An hour later—my lips numb and sore from all the kissing, my eyes tired from all the crying—I knew I’d done the right thing
by keeping this a secret. I was all Cole had. I understood him. And we would work through this together. I didn’t feel guilty
at all for leaving Georgia sitting on the patio alone.

It’s just… I didn’t expect her to still be sitting there when I drove by on my way home, her eyes on Cole’s car following
behind me.

CHAPTER
TWENTY-FIVE

I was still carrying the coffee that Cole had brought when he picked me up for school, and I almost spilled it on him when
Bethany bounded up to me.

“Guess what?” she said, practically bubbling over. “Guess what?”

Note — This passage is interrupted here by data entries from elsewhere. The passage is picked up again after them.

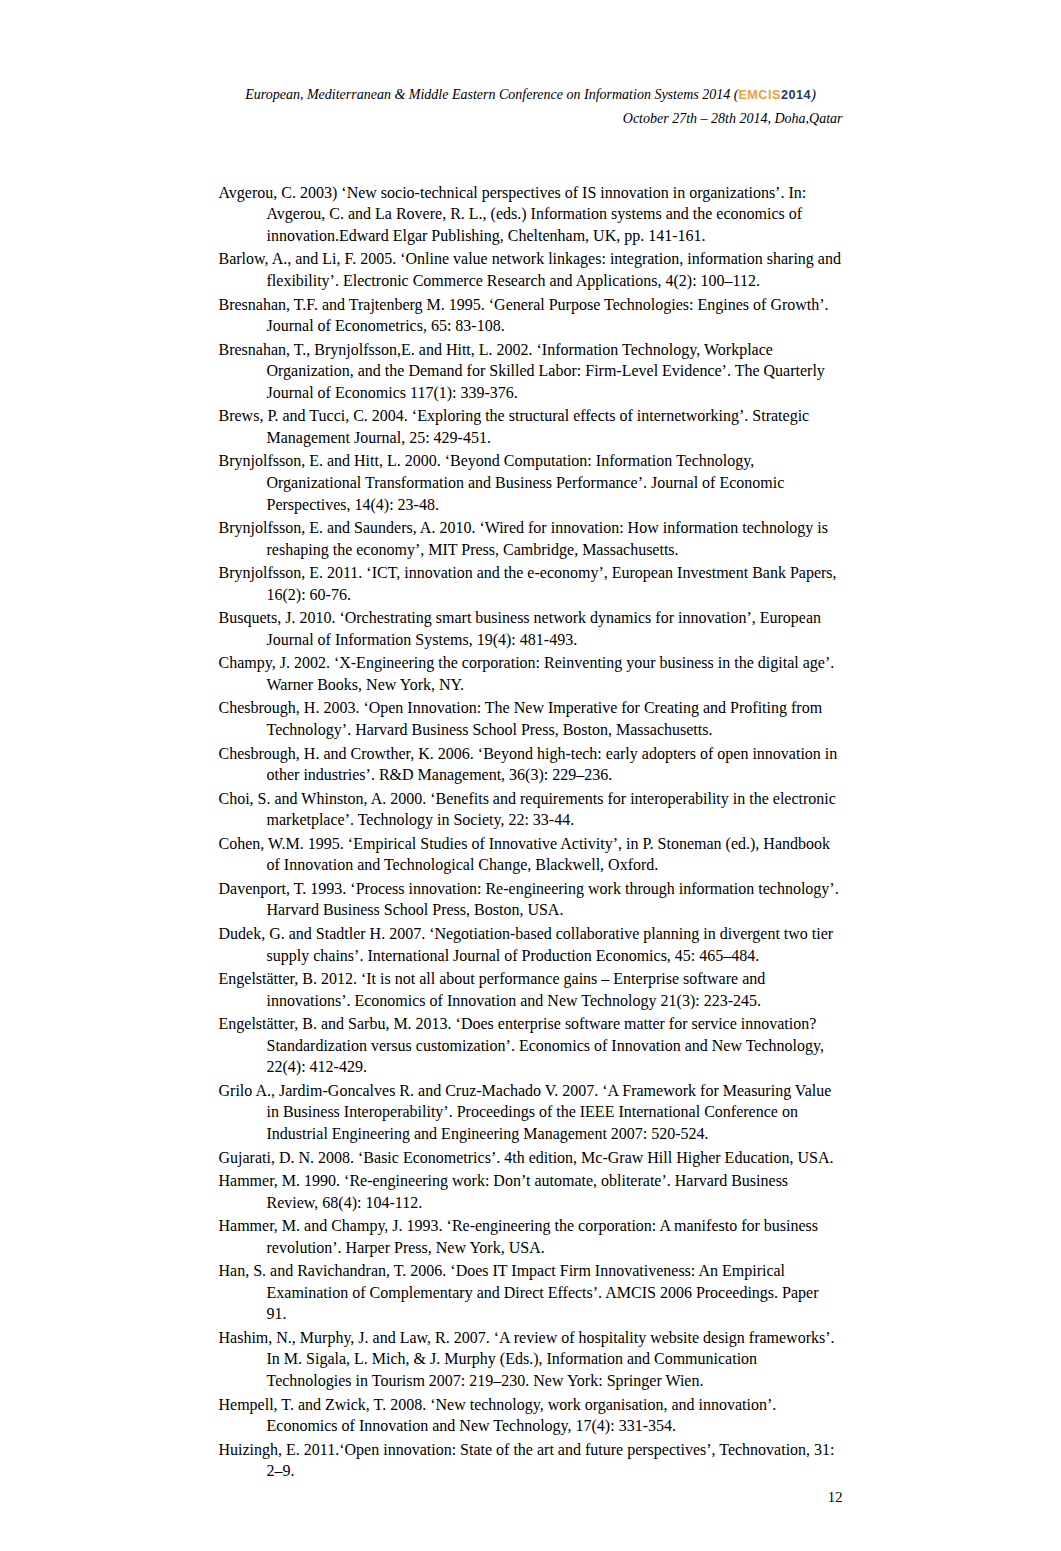European, Mediterranean & Middle Eastern Conference on Information Systems 2014 (EMCIS 2014)
October 27th – 28th 2014, Doha,Qatar
Avgerou, C. 2003) ‘New socio-technical perspectives of IS innovation in organizations’. In: Avgerou, C. and La Rovere, R. L., (eds.) Information systems and the economics of innovation.Edward Elgar Publishing, Cheltenham, UK, pp. 141-161.
Barlow, A., and Li, F. 2005. ‘Online value network linkages: integration, information sharing and flexibility’. Electronic Commerce Research and Applications, 4(2): 100–112.
Bresnahan, T.F. and Trajtenberg M. 1995. ‘General Purpose Technologies: Engines of Growth’. Journal of Econometrics, 65: 83-108.
Bresnahan, T., Brynjolfsson,E. and Hitt, L. 2002. ‘Information Technology, Workplace Organization, and the Demand for Skilled Labor: Firm-Level Evidence’. The Quarterly Journal of Economics 117(1): 339-376.
Brews, P. and Tucci, C. 2004. ‘Exploring the structural effects of internetworking’. Strategic Management Journal, 25: 429-451.
Brynjolfsson, E. and Hitt, L. 2000. ‘Beyond Computation: Information Technology, Organizational Transformation and Business Performance’. Journal of Economic Perspectives, 14(4): 23-48.
Brynjolfsson, E. and Saunders, A. 2010. ‘Wired for innovation: How information technology is reshaping the economy’, MIT Press, Cambridge, Massachusetts.
Brynjolfsson, E. 2011. ‘ICT, innovation and the e-economy’, European Investment Bank Papers, 16(2): 60-76.
Busquets, J. 2010. ‘Orchestrating smart business network dynamics for innovation’, European Journal of Information Systems, 19(4): 481-493.
Champy, J. 2002. ‘X-Engineering the corporation: Reinventing your business in the digital age’. Warner Books, New York, NY.
Chesbrough, H. 2003. ‘Open Innovation: The New Imperative for Creating and Profiting from Technology’. Harvard Business School Press, Boston, Massachusetts.
Chesbrough, H. and Crowther, K. 2006. ‘Beyond high-tech: early adopters of open innovation in other industries’. R&D Management, 36(3): 229–236.
Choi, S. and Whinston, A. 2000. ‘Benefits and requirements for interoperability in the electronic marketplace’. Technology in Society, 22: 33-44.
Cohen, W.M. 1995. ‘Empirical Studies of Innovative Activity’, in P. Stoneman (ed.), Handbook of Innovation and Technological Change, Blackwell, Oxford.
Davenport, T. 1993. ‘Process innovation: Re-engineering work through information technology’. Harvard Business School Press, Boston, USA.
Dudek, G. and Stadtler H. 2007. ‘Negotiation-based collaborative planning in divergent two tier supply chains’. International Journal of Production Economics, 45: 465–484.
Engelstätter, B. 2012. ‘It is not all about performance gains – Enterprise software and innovations’. Economics of Innovation and New Technology 21(3): 223-245.
Engelstätter, B. and Sarbu, M. 2013. ‘Does enterprise software matter for service innovation? Standardization versus customization’. Economics of Innovation and New Technology, 22(4): 412-429.
Grilo A., Jardim-Goncalves R. and Cruz-Machado V. 2007. ‘A Framework for Measuring Value in Business Interoperability’. Proceedings of the IEEE International Conference on Industrial Engineering and Engineering Management 2007: 520-524.
Gujarati, D. N. 2008. ‘Basic Econometrics’. 4th edition, Mc-Graw Hill Higher Education, USA.
Hammer, M. 1990. ‘Re-engineering work: Don’t automate, obliterate’. Harvard Business Review, 68(4): 104-112.
Hammer, M. and Champy, J. 1993. ‘Re-engineering the corporation: A manifesto for business revolution’. Harper Press, New York, USA.
Han, S. and Ravichandran, T. 2006. ‘Does IT Impact Firm Innovativeness: An Empirical Examination of Complementary and Direct Effects’. AMCIS 2006 Proceedings. Paper 91.
Hashim, N., Murphy, J. and Law, R. 2007. ‘A review of hospitality website design frameworks’. In M. Sigala, L. Mich, & J. Murphy (Eds.), Information and Communication Technologies in Tourism 2007: 219–230. New York: Springer Wien.
Hempell, T. and Zwick, T. 2008. ‘New technology, work organisation, and innovation’. Economics of Innovation and New Technology, 17(4): 331-354.
Huizingh, E. 2011.‘Open innovation: State of the art and future perspectives’, Technovation, 31: 2–9.
12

“What?” I said, jerking my arm away from her flailing hands to save my coffee.

“Watch it,” Cole snapped, pulling back, like he was being hit by a scalding tidal wave or something. Funny how Bethany’s presence
could wind Cole tight like that. Just minutes ago he’d been standing at my door, grinning over a steaming coffee, kissing
me after I sipped it, smacking his lips and saying,
Mmm, sweet! And the coffee’s tasty, too!
and making me giggle. He’d just been joking with me in the car, squeezing my knee and putting my name into dirty limericks,
making plans for all the things we’d do
together over Christmas break. And now he was snapping at us like he’d woken up on the wrong side of the Earth this morning.

But his mood was going to do nothing to squelch Bethany’s. “Zack got the lead in
The Moon for Me and You
!” she squealed. “Total upset. Mickey Hankins thought he had it in the bag. Mickey’s, like, freaking out right now. Nurse’s
office, crying. Swear to God.”

Mickey Hankins had good reason to think he’d get the lead in the musical. After all, he’d had the lead in All Things Theatrical
since he was in the womb. But Zack had worked really hard over the summer at drama camp and had even taken private voice lessons
from a college student, some girl he called Big Boobs Belinda. He was gunning to go out his senior year as a lead instead
of chorus drone in just one production, and he was definitely out for Mickey Hankins’s head.

In my opinion, Mickey never stood a chance. Zack had gotten amazingly good.

“Oh my God, I can’t believe I forgot about tryouts last week. That’s awesome!” I squealed. “Where is he?”

“Outside,” she said, looking toward the double doors. “He wanted to call his mom and tell her. She was dying to know.”

I turned to Cole, who was still scowling at my coffee. “Did you hear that?” I said excitedly, pulling on his arm. He’d acted
so sorry in the couple weeks since the wrist incident. I was hoping he’d make another try at getting along
with Zack. Or that he could at least pretend, for my sake. “Come on, let’s go outside and congratulate him. He’s gotta be
so stoked.”

“Pass,” Cole said, pulling his arm out of my grasp.

I tried to ignore the look that flitted over Bethany’s face. I was pretty sure she’d passed the stage of being afraid to dislike
Cole in front of me. And I was pretty sure I couldn’t blame her. Not that any of them seemed to care what kind of awkward
position their little feud put me in every day.

Bethany continued. “We’re going to celebrate after school at El Manuel’s. Come with. All-you-can-eat salsa, extra hot, and
virgin piña coladas, extra yum…”

“Okay. Yeah. Of course,” I said. “I’m off tonight. We’ll be there.”

“No,” Cole said next to me. “No,
we
won’t.”

“Cole,” I said, turning and looping my arms through his. “Can’t you try? Just this once? For me?” I batted my eyes, trying
to make him laugh like he’d just been doing in the car.

He sighed and kissed me on the nose. “I can’t,” he said. “Basketball practice, remember?”

“Oh,” I breathed. “I forgot about practice.” I turned to Bethany. “I promised I’d come watch.” Bethany visibly wilted, and
I let out a deep sigh. “Cole… I mean, it’s just practice, right? And Zack’s worked really hard for this all summer. I’ll leave
Manuel’s early and catch the end of basketball, okay? I’ll do both.”